Problem description: Print verbatim the portion of the news report below on the racketeering indictment, from "RAPPERS YOUNG THUG, GUNNA" up to and including "the gang’s interests.".

— begin Supplied passage —

Rapper Gunna, indicted with fellow rapper Young Thug and more than two dozen others for their roles in a violent Atlanta, Georgia, street gang that committed multiple murders, shootings and carjackings for over roughly a decade and promoted its activities in songs and on social media, was in custody Wednesday after surrendering to authorities. 

The 28-year-old rapper Gunna, whose legal name is Sergio Giavonni Kitchens, was booked in the Fulton County Jail in the Atlanta area early Wednesday morning. 

An indictment filed Monday in Fulton County Superior Court accuses Gunna of violating Georgia’s anti-racketeering law against organized crime. 

RAPPERS YOUNG THUG, GUNNA AMONG 28 INDICTED ON RACKETEERING CHARGES IN ATLANTA: ‘FAME’ DOESN'T MATTER, DA SAYS 

Gunna, alongside rapper Young Thug, whose legal name is Jeffery Lamar Williams, and aspiring rapper Christian Eppinger, co-founded Young Slime Life, a violent criminal street gang commonly known as YSL that is affiliated with the national Bloods gang in late 2012, according to Fulton County prosecutors.  

The 88-page indictment includes a wide-ranging list of 181 gang-related acts that prosecutors say were committed starting in 2013 as part of the alleged RICO conspiracy to further the gang’s interests.

— end Supplied passage —
— begin Given entries —

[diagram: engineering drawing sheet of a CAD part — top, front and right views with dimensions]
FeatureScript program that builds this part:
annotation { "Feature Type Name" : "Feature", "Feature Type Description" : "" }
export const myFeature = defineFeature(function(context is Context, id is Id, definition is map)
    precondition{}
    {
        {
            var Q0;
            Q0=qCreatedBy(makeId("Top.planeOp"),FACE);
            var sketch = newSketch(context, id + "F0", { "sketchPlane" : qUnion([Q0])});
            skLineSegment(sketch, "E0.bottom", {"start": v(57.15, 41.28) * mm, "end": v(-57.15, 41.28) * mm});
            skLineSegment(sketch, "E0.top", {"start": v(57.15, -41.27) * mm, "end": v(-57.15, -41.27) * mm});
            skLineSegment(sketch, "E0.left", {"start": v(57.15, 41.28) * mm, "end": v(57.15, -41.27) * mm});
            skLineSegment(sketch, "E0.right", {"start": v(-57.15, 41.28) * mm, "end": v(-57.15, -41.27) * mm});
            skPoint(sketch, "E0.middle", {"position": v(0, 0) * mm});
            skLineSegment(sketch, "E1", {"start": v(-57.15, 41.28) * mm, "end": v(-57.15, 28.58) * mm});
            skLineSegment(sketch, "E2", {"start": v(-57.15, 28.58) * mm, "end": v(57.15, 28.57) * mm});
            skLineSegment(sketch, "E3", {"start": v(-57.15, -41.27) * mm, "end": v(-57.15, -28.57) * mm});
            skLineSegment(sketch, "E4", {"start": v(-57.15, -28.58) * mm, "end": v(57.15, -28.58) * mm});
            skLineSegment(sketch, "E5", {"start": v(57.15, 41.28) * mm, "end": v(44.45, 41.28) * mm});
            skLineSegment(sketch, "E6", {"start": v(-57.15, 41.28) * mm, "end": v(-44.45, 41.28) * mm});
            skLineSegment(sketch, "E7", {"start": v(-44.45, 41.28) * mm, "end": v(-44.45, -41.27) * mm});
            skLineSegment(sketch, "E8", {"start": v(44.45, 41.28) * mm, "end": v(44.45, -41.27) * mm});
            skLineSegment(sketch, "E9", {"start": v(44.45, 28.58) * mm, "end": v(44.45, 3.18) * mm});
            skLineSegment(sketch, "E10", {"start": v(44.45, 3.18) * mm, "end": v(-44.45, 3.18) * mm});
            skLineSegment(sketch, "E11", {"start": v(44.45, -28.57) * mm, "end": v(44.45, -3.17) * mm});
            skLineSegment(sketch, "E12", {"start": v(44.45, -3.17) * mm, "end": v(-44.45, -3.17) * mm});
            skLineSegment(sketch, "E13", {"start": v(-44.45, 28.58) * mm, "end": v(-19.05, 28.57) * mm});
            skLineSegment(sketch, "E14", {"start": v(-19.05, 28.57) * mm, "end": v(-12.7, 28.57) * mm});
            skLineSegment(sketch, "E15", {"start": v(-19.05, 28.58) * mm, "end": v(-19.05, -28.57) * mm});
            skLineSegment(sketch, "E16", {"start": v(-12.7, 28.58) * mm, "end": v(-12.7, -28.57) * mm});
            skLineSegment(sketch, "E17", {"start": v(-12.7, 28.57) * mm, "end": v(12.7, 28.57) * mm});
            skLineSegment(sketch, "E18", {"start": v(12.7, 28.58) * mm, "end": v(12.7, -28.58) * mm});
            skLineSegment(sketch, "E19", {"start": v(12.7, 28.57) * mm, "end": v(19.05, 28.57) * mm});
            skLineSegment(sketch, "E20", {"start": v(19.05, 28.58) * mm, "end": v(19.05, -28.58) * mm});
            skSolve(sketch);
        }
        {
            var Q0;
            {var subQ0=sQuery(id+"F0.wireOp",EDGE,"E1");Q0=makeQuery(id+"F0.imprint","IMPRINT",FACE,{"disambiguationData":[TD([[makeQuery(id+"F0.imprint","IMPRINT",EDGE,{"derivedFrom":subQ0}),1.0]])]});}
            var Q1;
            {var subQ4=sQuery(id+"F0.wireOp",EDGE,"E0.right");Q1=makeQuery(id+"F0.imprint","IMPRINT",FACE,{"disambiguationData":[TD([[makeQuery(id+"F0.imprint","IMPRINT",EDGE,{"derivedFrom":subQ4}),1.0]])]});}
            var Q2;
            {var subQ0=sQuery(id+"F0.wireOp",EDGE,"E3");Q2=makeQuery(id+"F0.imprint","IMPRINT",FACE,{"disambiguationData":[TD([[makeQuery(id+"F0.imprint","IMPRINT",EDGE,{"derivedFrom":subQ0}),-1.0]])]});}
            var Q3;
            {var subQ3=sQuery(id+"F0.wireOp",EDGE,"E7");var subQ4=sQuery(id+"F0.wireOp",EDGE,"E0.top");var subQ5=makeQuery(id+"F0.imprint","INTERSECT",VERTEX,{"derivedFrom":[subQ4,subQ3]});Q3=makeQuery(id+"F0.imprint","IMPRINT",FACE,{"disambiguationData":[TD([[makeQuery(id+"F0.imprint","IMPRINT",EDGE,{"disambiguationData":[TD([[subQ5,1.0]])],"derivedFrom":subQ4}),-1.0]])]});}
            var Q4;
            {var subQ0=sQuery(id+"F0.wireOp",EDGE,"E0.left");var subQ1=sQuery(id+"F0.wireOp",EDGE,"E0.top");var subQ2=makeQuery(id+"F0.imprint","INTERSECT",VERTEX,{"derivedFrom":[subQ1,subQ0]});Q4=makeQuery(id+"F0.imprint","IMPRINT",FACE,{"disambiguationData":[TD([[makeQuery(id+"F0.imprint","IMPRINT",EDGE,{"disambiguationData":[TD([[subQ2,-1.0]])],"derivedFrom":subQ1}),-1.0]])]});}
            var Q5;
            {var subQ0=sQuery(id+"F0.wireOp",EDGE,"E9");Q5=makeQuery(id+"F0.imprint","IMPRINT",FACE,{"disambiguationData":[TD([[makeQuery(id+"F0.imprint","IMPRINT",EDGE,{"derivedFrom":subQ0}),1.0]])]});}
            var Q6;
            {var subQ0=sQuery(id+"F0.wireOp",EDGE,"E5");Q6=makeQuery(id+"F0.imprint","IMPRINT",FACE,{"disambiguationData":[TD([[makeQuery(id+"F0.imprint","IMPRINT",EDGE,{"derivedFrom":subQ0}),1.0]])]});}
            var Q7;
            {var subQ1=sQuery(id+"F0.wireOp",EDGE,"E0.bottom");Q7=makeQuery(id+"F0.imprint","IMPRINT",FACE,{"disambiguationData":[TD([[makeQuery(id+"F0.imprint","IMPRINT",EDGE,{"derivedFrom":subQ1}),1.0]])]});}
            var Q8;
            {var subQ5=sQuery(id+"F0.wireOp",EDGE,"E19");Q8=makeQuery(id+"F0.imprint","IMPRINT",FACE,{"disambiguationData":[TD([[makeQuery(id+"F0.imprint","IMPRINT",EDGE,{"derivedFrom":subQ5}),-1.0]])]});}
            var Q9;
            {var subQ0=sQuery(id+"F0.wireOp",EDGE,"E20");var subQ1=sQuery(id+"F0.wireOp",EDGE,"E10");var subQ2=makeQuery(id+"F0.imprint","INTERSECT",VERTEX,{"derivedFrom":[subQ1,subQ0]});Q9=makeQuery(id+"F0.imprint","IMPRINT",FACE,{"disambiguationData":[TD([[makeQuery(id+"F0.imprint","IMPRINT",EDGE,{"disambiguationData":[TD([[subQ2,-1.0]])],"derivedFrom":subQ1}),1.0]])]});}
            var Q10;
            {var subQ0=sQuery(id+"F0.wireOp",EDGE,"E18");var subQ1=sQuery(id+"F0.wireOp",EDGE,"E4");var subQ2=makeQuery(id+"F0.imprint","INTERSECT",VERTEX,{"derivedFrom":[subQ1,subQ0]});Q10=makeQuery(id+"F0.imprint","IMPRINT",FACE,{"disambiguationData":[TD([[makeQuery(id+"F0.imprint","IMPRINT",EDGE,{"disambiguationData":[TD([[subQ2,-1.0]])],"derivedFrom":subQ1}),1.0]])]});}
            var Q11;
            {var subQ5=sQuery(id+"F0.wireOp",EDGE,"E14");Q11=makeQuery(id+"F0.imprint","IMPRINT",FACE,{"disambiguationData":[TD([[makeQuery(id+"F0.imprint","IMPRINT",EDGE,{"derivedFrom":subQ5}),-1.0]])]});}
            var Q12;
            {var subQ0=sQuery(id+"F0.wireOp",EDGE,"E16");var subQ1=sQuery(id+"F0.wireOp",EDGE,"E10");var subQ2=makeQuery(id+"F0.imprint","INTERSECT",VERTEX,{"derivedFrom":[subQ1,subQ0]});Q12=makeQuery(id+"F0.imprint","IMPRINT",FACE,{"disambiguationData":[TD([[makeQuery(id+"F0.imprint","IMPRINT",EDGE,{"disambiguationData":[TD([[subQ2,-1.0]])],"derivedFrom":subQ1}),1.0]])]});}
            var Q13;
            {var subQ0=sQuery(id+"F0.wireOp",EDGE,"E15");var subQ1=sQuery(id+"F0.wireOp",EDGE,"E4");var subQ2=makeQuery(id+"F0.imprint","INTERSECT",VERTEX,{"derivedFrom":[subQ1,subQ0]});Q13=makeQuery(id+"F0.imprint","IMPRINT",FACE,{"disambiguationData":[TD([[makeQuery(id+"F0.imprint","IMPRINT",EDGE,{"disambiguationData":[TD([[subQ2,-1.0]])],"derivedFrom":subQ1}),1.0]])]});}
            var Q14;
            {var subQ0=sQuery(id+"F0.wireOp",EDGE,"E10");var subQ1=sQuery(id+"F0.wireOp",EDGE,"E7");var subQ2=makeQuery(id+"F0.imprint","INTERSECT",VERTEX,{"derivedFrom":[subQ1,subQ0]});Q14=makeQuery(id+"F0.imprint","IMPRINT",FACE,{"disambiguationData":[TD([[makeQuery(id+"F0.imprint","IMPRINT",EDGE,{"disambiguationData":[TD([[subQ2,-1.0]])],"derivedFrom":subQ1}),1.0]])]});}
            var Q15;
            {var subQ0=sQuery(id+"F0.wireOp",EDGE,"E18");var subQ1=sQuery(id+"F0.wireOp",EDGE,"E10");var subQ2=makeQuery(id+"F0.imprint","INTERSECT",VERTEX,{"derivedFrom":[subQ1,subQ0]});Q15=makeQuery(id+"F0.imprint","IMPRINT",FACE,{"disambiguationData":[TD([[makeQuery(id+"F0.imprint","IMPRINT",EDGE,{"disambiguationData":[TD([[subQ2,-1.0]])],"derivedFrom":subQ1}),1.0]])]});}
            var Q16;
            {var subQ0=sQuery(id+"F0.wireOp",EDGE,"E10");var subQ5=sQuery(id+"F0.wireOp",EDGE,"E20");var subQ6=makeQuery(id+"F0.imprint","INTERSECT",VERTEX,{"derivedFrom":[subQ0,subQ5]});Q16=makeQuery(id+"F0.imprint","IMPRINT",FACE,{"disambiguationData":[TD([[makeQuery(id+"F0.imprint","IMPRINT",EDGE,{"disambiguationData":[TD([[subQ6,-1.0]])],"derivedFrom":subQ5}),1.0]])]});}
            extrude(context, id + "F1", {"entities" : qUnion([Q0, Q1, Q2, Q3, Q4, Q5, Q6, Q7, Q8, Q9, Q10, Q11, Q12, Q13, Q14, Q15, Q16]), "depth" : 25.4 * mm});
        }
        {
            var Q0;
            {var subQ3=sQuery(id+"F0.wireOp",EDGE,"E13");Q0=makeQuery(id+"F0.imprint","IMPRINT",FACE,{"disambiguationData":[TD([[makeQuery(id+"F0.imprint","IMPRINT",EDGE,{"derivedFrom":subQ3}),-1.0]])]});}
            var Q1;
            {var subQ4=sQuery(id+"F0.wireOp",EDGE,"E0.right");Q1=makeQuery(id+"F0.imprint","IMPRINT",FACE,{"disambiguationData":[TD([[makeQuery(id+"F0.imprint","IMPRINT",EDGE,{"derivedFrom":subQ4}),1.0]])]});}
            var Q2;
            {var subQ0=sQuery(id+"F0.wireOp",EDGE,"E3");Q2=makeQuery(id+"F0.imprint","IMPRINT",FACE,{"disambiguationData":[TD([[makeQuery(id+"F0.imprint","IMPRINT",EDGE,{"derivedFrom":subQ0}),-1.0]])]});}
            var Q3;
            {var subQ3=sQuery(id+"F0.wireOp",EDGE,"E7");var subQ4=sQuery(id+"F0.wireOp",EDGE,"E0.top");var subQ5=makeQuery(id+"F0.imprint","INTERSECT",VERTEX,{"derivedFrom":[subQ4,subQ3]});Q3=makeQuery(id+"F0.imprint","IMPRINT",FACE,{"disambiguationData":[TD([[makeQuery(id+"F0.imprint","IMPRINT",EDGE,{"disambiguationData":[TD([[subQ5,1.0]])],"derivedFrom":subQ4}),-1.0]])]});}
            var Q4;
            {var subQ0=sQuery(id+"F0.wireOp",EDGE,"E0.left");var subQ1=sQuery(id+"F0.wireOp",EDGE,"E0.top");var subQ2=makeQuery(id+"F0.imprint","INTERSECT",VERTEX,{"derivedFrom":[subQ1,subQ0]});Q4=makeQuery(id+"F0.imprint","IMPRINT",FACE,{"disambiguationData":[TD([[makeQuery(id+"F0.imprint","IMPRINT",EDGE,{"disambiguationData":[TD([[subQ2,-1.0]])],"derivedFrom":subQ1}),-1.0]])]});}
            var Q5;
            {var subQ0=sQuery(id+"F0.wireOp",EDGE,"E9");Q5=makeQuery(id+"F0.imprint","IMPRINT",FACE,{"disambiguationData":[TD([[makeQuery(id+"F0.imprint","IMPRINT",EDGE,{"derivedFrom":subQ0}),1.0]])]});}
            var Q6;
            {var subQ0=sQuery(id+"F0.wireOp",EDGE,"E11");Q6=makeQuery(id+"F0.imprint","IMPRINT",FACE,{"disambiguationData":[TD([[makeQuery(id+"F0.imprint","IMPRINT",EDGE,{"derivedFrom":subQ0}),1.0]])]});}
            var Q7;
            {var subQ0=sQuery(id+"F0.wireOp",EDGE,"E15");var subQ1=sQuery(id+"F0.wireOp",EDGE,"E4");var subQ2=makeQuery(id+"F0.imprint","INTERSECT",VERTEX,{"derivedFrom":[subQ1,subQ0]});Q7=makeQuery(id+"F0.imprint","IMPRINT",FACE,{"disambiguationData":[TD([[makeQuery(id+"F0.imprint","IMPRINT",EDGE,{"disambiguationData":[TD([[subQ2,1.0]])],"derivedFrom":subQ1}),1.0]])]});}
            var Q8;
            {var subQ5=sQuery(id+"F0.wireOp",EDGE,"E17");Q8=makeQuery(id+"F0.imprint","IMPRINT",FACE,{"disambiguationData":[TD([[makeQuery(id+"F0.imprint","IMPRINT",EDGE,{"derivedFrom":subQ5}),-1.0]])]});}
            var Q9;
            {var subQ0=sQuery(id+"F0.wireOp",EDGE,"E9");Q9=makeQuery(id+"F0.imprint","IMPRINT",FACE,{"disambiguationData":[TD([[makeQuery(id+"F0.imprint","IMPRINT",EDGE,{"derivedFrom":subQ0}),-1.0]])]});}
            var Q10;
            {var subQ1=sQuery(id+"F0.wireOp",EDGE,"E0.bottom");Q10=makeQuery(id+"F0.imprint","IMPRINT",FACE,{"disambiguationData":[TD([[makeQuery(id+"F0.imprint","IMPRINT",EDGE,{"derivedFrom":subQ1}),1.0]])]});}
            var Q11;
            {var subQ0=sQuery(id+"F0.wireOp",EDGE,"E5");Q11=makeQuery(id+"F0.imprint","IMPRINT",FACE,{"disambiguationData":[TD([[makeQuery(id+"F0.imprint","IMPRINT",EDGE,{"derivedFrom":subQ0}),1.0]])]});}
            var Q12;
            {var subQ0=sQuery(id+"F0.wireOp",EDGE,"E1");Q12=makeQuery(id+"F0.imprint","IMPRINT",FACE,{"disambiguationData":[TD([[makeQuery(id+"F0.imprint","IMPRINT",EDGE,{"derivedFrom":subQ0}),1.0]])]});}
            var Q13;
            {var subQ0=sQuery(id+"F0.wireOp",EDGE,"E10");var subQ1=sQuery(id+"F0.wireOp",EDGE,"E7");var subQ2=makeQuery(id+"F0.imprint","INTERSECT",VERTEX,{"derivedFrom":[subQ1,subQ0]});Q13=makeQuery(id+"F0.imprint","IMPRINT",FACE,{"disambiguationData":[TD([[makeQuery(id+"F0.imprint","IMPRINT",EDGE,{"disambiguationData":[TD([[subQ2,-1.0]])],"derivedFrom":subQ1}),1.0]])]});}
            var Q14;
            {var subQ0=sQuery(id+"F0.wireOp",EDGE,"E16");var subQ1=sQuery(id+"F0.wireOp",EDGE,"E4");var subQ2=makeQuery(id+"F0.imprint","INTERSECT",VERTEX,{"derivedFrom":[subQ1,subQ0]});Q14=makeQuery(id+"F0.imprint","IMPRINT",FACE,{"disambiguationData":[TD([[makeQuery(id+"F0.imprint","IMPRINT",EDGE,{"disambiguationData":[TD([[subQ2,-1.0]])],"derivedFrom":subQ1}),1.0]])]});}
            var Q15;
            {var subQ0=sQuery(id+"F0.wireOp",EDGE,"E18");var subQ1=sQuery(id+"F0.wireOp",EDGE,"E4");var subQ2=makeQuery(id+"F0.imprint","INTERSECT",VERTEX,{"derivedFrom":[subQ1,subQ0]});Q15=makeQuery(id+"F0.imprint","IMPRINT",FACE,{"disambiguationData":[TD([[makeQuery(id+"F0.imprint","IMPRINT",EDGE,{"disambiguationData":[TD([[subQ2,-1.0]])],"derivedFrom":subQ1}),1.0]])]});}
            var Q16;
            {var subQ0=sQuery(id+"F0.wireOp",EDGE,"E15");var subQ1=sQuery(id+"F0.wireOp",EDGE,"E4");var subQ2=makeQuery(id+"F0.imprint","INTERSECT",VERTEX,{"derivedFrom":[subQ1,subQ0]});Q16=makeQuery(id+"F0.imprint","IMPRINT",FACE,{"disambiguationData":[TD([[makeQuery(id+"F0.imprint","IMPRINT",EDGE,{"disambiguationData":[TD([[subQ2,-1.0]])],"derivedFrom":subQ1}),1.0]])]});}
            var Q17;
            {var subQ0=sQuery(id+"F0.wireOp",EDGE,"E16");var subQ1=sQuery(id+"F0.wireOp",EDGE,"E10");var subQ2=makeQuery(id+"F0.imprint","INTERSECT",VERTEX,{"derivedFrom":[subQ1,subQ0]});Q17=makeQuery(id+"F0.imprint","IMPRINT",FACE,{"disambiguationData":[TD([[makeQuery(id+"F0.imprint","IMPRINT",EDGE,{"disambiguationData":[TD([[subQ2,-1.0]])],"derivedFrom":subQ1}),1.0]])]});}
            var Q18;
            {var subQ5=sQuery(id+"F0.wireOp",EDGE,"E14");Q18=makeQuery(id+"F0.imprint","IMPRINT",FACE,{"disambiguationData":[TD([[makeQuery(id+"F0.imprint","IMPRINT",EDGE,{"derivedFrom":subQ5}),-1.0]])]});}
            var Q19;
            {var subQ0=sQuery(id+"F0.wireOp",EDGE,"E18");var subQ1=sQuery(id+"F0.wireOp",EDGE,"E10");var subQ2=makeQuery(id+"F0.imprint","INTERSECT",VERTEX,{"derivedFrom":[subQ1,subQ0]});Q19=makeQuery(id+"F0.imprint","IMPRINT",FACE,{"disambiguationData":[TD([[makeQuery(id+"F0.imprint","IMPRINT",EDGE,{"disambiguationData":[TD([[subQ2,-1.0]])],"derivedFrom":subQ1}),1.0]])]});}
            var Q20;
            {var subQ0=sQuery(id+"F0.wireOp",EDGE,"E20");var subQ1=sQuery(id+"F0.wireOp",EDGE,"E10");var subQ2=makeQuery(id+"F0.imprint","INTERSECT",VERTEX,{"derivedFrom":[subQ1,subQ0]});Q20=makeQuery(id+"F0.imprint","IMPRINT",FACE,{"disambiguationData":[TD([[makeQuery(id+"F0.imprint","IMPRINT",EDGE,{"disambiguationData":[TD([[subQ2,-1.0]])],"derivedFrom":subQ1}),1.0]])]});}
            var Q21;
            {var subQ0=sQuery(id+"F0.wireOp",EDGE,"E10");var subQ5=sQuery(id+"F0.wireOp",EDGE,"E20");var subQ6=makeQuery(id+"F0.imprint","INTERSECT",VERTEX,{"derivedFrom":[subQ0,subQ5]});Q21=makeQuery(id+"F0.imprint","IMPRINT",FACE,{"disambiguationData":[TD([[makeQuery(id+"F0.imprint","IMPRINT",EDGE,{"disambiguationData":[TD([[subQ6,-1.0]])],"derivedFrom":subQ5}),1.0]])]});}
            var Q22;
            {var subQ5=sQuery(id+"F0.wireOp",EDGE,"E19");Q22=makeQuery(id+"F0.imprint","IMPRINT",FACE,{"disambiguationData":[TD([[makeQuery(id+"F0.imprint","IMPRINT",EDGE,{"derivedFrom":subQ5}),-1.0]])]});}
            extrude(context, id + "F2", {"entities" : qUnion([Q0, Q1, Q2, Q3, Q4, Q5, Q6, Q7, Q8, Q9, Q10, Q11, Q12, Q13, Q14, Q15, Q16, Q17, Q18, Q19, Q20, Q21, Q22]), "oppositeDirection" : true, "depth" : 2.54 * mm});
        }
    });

— end Given entries —

Output below:
RAPPERS YOUNG THUG, GUNNA AMONG 28 INDICTED ON RACKETEERING CHARGES IN ATLANTA: ‘FAME’ DOESN'T MATTER, DA SAYS 

Gunna, alongside rapper Young Thug, whose legal name is Jeffery Lamar Williams, and aspiring rapper Christian Eppinger, co-founded Young Slime Life, a violent criminal street gang commonly known as YSL that is affiliated with the national Bloods gang in late 2012, according to Fulton County prosecutors.  

The 88-page indictment includes a wide-ranging list of 181 gang-related acts that prosecutors say were committed starting in 2013 as part of the alleged RICO conspiracy to further the gang’s interests.